- [Tasks to complete]
1 - Decide whether each statement below agrees with the robotics passage, answering yes or no and quoting the deciding words of the passage. (a) A diffusion policy samples a sequence of actions over a horizon of eight to sixteen steps. (b) Diffusion policy solves the data problem. (c) Boston Dynamics retired its hydraulic Atlas in April 2025.
2 - Carry the robotics passage forward from its final sentence.

- [Supplied passage]

★ ★ ★ ★ ★ ★ ★

Behaviour cloning, training a network to imitate human teleoperation, was the workhorse of learned manipulation for a decade. It is simple, but it has a notorious failure mode. Demonstrations of a single task are usually multimodal: there are several reasonable ways to grasp a mug, several reasonable trajectories to wipe a plate. A model that minimises mean-squared error across these alternatives learns to average them, which often produces a trajectory that does neither thing well, reaching halfway between two valid grasps and slipping off the handle.

The 2023 paper "Diffusion Policy: Visuomotor Policy Learning via Action Diffusion" by Chi and colleagues, presented at Robotics: Science and Systems, recast the problem. Rather than predicting a single action at each timestep, the model is a conditional denoising diffusion model that samples a sequence of actions over a horizon of eight to sixteen steps, conditioned on a short window of observations. Because diffusion can represent multimodal distributions, the policy preserves rather than averages the alternative ways of completing the task. At test time the model denoises a Gaussian into a coherent action sequence; the robot executes a few steps and then re-samples, giving a form of receding-horizon control.

Three properties have made diffusion policy the default choice for visuomotor manipulation. First, robustness to demonstration quality: the policy tolerates noisy and inconsistent human teleoperation that ruins simple behaviour-cloning baselines. Second, smoothness: predicting an action sequence rather than a point gives temporal coherence, which classical controllers struggle to match. Third, composability: the diffusion head can be bolted onto larger backbones, and most modern VLAs, including $\pi_0$, adopt either a diffusion head or its close cousin, flow-matching.

Diffusion policy is not a panacea. Sampling is more expensive than a single forward pass, which forces a trade-off between control frequency and policy size; researchers commonly run a slower diffusion planner at a few Hertz alongside a fast classical controller at hundreds of Hertz. And diffusion does not solve the data problem: the policy can only sample modes that appeared in training. Nonetheless, the conceptual move, treating action prediction as generative modelling of a trajectory rather than discriminative regression of a point, has proved durable, and its influence on the wider VLA field has been considerable.

Humanoid robots in 2026

Humanoids are the headline-grabbing arm of robotics, partly because they are visually compelling and partly because most human environments are built to human dimensions. The state of the art in early 2026 is a crowded field. Tesla Optimus Gen 2 has reached limited internal deployment in Tesla factories for parts handling. Figure 03 (October 2025), the latest product from Figure AI, ran for 1,250 hours producing more than 30,000 BMW X3s at the BMW Spartanburg, South Carolina plant; the pilot is scheduled to expand in summer 2026. Unitree has shipped its H1 and the smaller, cheaper G1 in volume, mainly to research laboratories. Apptronik Apollo is in commercial pilot with Mercedes-Benz and GXO Logistics. Agility Robotics' Digit, the longest-running commercial humanoid, performs warehouse tote handling for Amazon and others. Boston Dynamics retired its hydraulic Atlas in April 2024 and replaced it with an all-electric model that is markedly faster, lighter and quieter; commercial deployment in Hyundai factories began in 2025.

★ ★ ★ ★ ★ ★ ★

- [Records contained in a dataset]
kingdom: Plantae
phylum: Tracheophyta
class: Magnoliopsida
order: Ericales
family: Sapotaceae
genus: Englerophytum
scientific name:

★ ★ ★ ★ ★ ★ ★

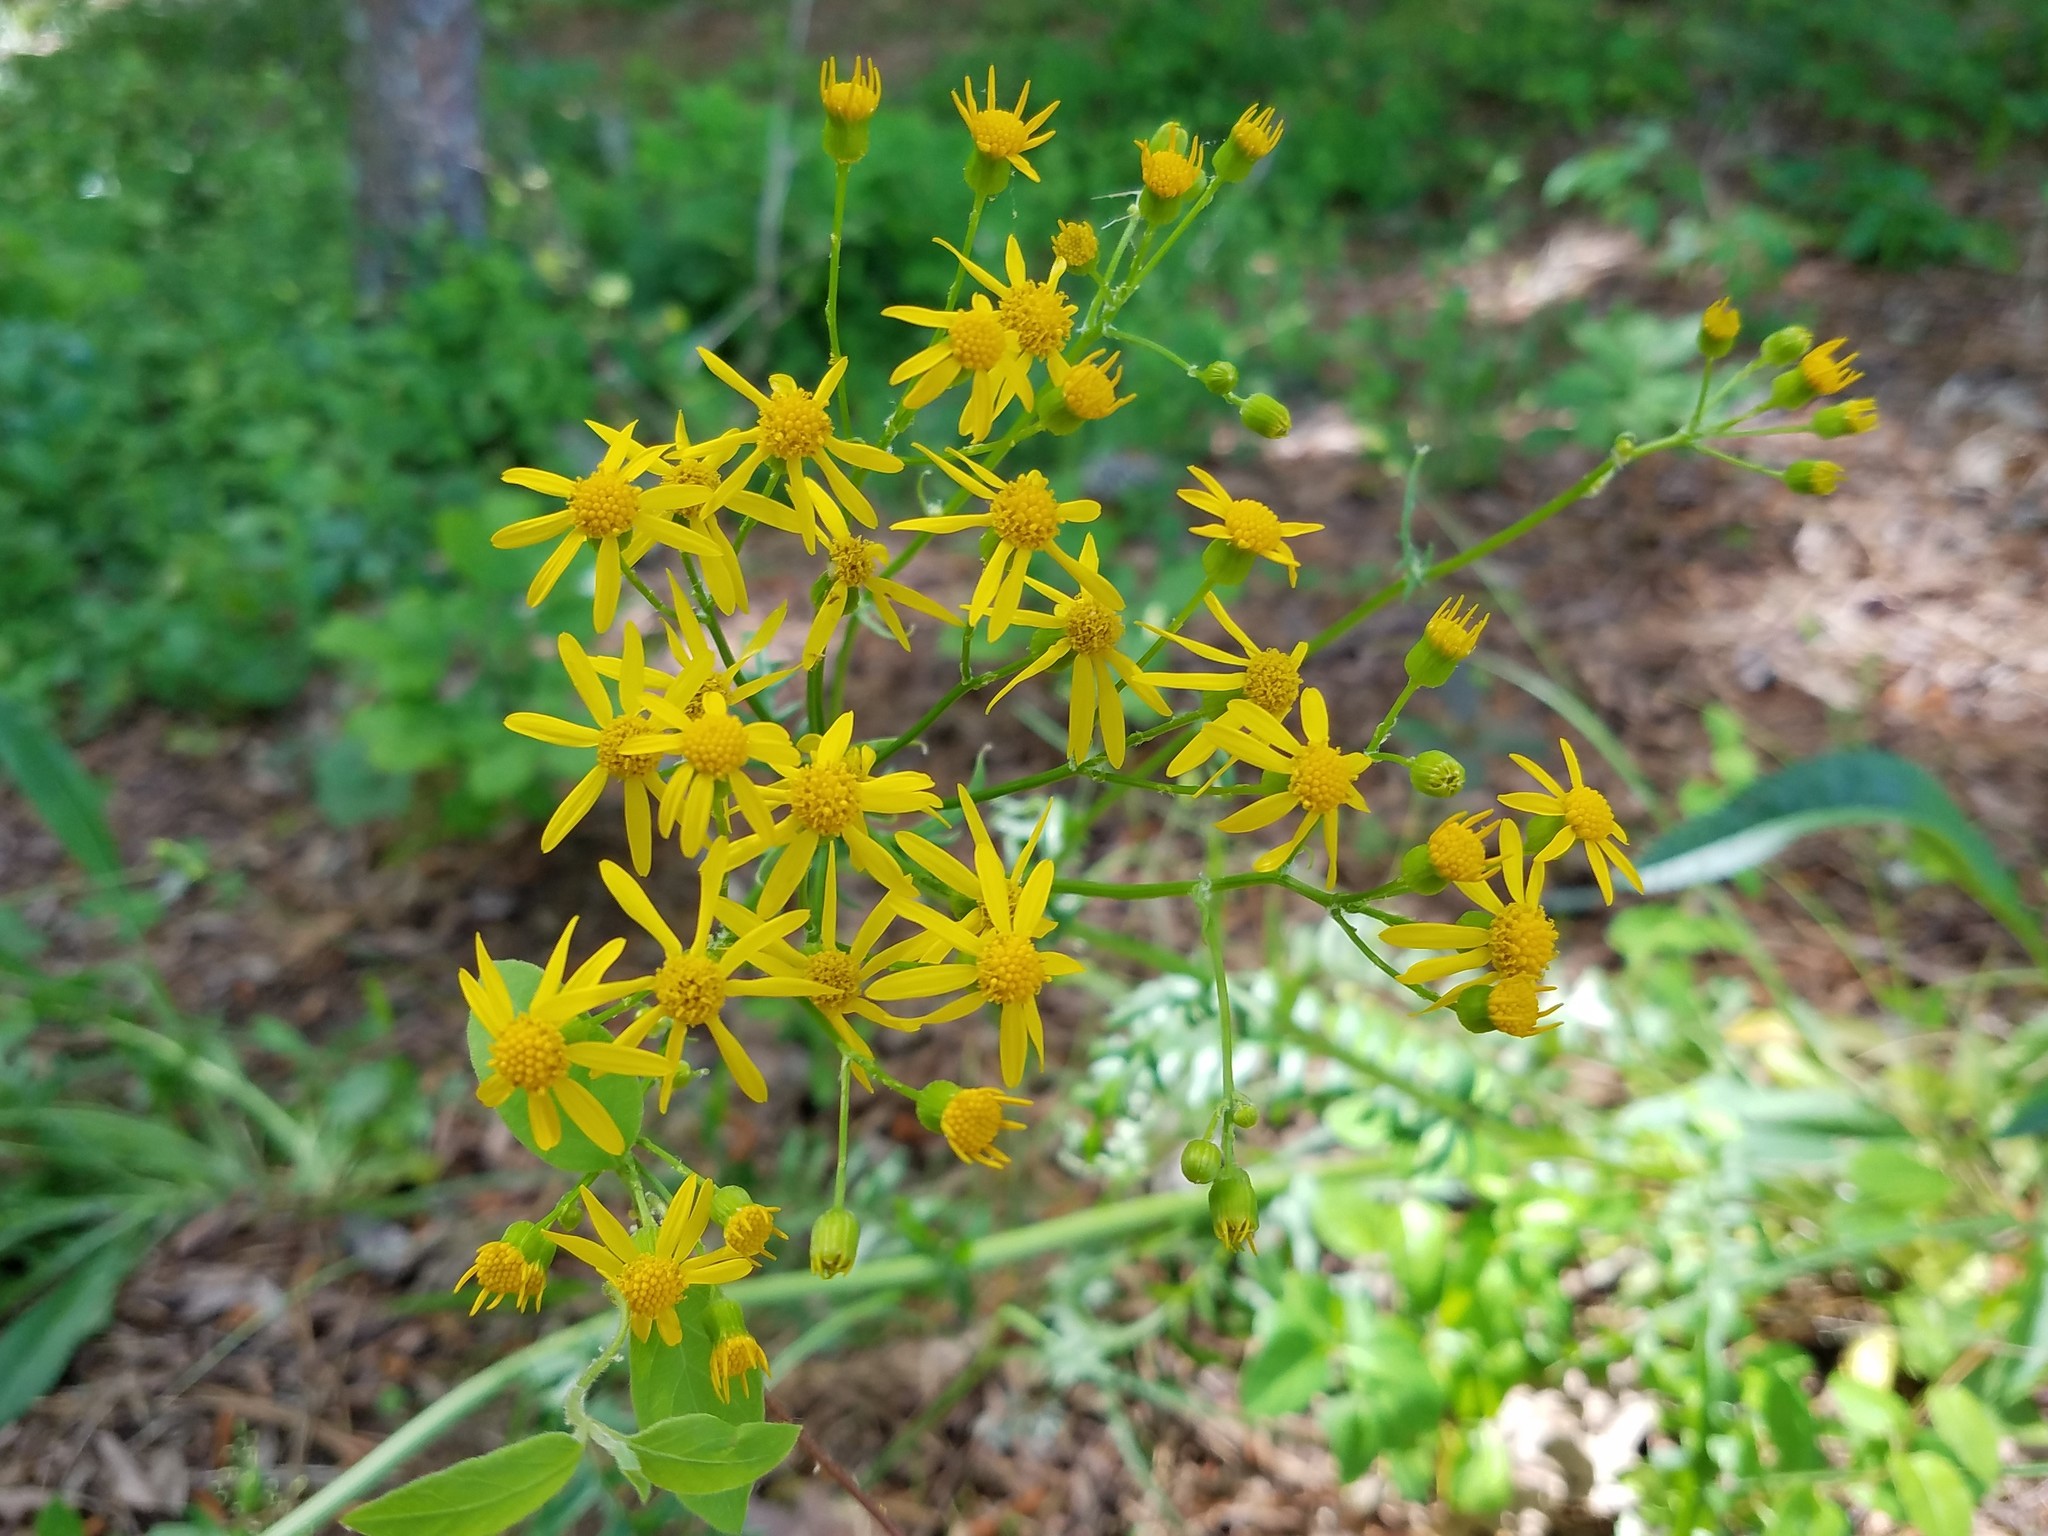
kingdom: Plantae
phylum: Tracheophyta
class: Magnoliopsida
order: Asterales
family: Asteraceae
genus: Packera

★ ★ ★ ★ ★ ★ ★

- [Answers given]
1 -
(a) Yes: "samples a sequence of actions over a horizon of eight to sixteen steps"
(b) No: "diffusion does not solve the data problem"
(c) No: "Boston Dynamics retired its hydraulic Atlas in April 2024"

2 -
Two facts cut against the marketing. First, almost all economically valuable humanoid work in 2026 is still teleoperated, not autonomous. A remote operator in India or Mexico steers the robot through difficult segments while the policy handles routine motion. This is not failure; it is the same recipe that domesticated industrial robotics in the 1980s, only with neural networks rather than fixed jigs. Second, autonomous policies are improving fast. Boston Dynamics, Figure, Unitree and a clutch of academic groups have published autonomous demonstrations of complex bimanual manipulation, dynamic locomotion, recovery from pushes and stair climbing using simulation-trained reinforcement-learning policies and VLA controllers.

The remaining barriers are economic and physical. A humanoid platform costs between £30,000 and £150,000 in 2026, a battery lasts between two and six hours, and reliability over thousands of operating hours is unproven. Whether the form factor is the right answer at all, given that most warehouses would be better served by wheels and most homes by a single-armed countertop unit, is the strategic question that the industry will answer in the next five years.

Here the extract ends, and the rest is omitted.